Does it? One imaginable view here is that new regulations, rather than just spoiling the fun for banks, has forced them to be smarter and less risk-tolerant in running their businesses without really forcing those businesses to scale back. Another I suppose would be that banks always win and that any regulatory costs fall on market participants, not banks: so, for instance, lower bank inventories might mean less liquidity for markets, but not lower trading profits for banks. "Regulation is killing us" for an "us" that is not just the banks.
Or maybe things are just complicated. I like the contrast between Goldman's very precise a priori mathing out of how much a 5%-down mortgage should cost now - 9.39%! - and its vague "gosh there seems to be no correlation between cutting FICC balance sheets and losing FICC revenues." The theoretical math is easy and precise and totally wrong.3 The empirical results of banks' actual reactions to increased regulation and capital requirements are quite a bit messier.
1. I mean, not really, but kind of. It's an August 29 note called "Hypothetical Bank Break-Up Would Destroy Value" and here is the relevant chart:
So breaking up Citi would create value! They walk this back in the text but there that chart is. INCIDENTALLY how do you like new-style footnotes? This is your chance to mourn for *** and friends.
2. Like, I guess, mainly that the only determinant of credit quality and capital is LTV, which seems counterintuitive, but y'know they're simplifying it's fine.

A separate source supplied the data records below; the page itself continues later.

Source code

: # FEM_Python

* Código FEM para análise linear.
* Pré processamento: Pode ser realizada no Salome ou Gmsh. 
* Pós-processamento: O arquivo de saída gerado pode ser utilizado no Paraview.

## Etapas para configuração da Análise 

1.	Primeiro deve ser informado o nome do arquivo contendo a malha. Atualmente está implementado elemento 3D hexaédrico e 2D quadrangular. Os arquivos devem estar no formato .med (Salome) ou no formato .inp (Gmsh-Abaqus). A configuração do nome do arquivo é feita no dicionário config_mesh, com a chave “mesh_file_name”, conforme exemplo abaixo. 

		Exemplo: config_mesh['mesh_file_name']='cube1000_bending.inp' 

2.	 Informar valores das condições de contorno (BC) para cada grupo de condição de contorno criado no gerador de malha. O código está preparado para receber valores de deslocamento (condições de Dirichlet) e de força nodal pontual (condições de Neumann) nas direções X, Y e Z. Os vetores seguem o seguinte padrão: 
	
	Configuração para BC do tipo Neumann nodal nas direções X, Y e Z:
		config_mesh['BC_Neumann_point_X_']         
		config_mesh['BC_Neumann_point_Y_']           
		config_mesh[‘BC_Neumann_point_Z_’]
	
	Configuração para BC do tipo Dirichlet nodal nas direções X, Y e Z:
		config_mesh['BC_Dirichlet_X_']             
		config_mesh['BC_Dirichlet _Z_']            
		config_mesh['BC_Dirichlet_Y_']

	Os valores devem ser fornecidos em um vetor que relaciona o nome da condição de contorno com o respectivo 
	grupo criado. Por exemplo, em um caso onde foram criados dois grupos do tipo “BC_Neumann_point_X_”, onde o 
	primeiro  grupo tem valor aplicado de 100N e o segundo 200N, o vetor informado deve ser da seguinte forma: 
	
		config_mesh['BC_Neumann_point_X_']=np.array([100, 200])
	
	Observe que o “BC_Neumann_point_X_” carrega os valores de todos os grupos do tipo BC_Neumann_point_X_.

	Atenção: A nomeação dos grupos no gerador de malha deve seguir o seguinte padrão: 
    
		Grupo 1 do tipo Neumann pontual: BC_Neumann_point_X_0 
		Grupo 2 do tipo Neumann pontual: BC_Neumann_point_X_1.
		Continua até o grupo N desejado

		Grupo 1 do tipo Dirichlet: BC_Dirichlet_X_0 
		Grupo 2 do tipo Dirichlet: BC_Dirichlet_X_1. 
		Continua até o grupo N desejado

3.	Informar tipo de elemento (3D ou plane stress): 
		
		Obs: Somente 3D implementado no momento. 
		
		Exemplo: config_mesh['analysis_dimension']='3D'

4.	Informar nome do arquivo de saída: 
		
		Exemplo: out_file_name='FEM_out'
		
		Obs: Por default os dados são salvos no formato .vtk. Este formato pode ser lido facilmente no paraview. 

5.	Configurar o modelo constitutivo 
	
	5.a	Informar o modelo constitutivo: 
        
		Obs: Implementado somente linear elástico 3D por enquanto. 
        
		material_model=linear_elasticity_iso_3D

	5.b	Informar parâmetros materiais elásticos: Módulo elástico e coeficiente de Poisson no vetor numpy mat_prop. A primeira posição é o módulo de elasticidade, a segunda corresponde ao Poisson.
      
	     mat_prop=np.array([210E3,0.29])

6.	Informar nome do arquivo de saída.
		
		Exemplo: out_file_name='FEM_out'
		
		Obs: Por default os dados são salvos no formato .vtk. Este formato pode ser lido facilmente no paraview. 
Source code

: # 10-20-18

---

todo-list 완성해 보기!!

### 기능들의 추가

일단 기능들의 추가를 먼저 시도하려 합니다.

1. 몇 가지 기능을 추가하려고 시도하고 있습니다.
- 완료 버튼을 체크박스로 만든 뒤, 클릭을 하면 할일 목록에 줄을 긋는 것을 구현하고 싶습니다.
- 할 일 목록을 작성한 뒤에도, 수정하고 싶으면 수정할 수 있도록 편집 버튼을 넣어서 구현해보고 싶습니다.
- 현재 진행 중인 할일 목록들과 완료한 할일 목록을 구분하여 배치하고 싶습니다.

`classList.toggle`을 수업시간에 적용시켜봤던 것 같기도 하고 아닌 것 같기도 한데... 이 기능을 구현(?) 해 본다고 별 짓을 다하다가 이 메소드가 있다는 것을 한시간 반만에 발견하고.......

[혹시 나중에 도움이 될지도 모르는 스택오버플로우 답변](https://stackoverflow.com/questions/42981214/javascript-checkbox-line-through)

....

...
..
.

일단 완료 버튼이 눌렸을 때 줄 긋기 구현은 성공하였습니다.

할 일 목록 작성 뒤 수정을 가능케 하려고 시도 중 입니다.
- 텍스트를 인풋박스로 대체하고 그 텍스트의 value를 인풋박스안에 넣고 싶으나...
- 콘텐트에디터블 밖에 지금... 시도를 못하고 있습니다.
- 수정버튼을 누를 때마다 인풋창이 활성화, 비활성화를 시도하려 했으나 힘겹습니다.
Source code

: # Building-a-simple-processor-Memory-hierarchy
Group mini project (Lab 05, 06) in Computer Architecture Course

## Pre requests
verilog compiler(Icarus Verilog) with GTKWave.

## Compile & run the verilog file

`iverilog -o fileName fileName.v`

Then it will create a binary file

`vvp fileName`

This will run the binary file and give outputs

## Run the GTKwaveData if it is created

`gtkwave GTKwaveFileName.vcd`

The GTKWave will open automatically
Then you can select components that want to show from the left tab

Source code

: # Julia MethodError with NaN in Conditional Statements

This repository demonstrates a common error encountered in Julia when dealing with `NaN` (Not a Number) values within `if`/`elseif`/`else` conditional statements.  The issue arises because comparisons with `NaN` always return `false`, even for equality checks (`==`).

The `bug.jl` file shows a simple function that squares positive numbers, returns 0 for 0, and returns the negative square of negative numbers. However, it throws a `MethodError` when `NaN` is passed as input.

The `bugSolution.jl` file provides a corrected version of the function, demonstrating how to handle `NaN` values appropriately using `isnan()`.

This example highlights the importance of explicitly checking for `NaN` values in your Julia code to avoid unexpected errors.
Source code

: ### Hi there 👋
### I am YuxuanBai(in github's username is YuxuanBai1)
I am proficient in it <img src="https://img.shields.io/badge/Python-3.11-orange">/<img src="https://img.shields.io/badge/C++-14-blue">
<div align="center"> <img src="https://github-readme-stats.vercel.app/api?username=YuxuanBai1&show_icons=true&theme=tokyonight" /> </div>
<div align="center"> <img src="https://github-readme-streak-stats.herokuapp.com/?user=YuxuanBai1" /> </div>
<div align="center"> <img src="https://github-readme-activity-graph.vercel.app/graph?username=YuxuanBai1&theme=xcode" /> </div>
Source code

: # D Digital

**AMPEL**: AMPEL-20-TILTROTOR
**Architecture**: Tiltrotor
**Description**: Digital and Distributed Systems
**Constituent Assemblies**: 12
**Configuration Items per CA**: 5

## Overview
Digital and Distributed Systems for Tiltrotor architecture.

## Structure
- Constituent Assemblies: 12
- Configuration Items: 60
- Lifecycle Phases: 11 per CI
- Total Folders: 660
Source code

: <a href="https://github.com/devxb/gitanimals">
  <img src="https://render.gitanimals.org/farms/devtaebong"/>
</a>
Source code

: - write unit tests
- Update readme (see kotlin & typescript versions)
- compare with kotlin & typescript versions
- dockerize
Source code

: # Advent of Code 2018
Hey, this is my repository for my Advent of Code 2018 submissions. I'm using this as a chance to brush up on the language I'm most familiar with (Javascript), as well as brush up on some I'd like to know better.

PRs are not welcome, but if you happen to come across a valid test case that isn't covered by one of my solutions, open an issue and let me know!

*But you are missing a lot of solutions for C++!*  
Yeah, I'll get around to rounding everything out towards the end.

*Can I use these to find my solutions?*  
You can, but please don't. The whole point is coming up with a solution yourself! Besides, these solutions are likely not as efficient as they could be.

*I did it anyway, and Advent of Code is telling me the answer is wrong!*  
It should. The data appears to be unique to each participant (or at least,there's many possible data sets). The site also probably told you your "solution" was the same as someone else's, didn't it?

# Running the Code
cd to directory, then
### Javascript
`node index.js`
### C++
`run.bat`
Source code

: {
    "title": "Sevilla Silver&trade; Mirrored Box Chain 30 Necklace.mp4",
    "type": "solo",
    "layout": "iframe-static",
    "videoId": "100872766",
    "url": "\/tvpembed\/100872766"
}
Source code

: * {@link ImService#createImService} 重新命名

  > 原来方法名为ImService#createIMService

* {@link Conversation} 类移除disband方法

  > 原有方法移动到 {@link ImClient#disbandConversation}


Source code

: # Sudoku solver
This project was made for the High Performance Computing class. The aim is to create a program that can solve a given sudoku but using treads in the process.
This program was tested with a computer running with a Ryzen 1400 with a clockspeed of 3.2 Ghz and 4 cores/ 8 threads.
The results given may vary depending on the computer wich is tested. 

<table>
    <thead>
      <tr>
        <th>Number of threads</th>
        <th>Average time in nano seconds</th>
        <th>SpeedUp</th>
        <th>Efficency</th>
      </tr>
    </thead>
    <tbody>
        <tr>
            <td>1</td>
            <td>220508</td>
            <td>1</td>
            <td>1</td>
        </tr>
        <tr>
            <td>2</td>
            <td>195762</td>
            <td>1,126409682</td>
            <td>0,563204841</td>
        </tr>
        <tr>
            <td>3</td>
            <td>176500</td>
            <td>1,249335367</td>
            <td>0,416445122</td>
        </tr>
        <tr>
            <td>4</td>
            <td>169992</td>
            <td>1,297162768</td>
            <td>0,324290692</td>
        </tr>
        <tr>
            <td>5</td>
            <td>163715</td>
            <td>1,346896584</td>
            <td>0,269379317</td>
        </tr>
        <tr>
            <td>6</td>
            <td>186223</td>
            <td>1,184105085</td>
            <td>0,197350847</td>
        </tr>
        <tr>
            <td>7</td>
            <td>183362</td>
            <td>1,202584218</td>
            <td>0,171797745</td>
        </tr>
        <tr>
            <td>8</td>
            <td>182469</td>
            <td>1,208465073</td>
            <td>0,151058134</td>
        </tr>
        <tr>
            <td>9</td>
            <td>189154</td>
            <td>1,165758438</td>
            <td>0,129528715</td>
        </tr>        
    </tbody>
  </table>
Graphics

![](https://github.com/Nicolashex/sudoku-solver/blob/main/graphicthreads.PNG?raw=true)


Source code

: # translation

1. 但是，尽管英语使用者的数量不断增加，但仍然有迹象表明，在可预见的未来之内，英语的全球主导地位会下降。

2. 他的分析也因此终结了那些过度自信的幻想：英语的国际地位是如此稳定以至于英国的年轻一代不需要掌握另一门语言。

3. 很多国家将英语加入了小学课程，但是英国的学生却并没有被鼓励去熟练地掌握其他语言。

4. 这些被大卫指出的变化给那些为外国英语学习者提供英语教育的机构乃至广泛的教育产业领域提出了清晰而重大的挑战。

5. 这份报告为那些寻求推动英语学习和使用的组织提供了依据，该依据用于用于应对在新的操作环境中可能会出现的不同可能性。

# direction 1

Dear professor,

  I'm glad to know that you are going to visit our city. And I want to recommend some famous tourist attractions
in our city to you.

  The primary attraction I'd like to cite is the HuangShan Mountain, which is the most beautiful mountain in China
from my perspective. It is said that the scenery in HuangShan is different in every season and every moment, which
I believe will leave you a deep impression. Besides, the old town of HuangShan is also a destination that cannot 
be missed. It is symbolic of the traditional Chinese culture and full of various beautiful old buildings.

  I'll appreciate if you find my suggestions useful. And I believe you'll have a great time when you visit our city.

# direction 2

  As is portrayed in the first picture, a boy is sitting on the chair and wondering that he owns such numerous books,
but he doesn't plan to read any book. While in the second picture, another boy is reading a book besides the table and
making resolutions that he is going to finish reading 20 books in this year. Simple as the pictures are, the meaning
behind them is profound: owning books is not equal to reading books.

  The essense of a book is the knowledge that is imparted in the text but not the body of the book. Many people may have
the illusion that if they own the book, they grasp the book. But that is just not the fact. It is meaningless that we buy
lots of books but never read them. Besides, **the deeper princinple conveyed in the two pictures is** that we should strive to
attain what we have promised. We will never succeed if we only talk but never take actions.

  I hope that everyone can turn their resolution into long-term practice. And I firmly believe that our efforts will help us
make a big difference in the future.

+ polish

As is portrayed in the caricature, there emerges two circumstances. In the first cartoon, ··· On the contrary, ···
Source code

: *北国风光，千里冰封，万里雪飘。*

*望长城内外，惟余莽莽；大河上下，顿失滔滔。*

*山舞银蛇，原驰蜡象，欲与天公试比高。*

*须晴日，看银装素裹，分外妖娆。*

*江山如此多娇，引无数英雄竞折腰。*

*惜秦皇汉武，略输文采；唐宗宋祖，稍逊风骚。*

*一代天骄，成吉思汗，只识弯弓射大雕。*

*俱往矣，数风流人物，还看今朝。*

3. That link will change so, for posterity, the current rate for a 5%-down mortgage appears to be 4.25%. I'm not sure I believe that either, but it's closer than 9.39%. Incidentally by "wrong" I mean "not an accurate predictor of reality" - I'm not saying Goldman claims it is; they don't say "these are mortgage rates" but rather "these are the rates you'd need to charge to get back to where you were, if you wanted to do that, and if your assumptions were ours."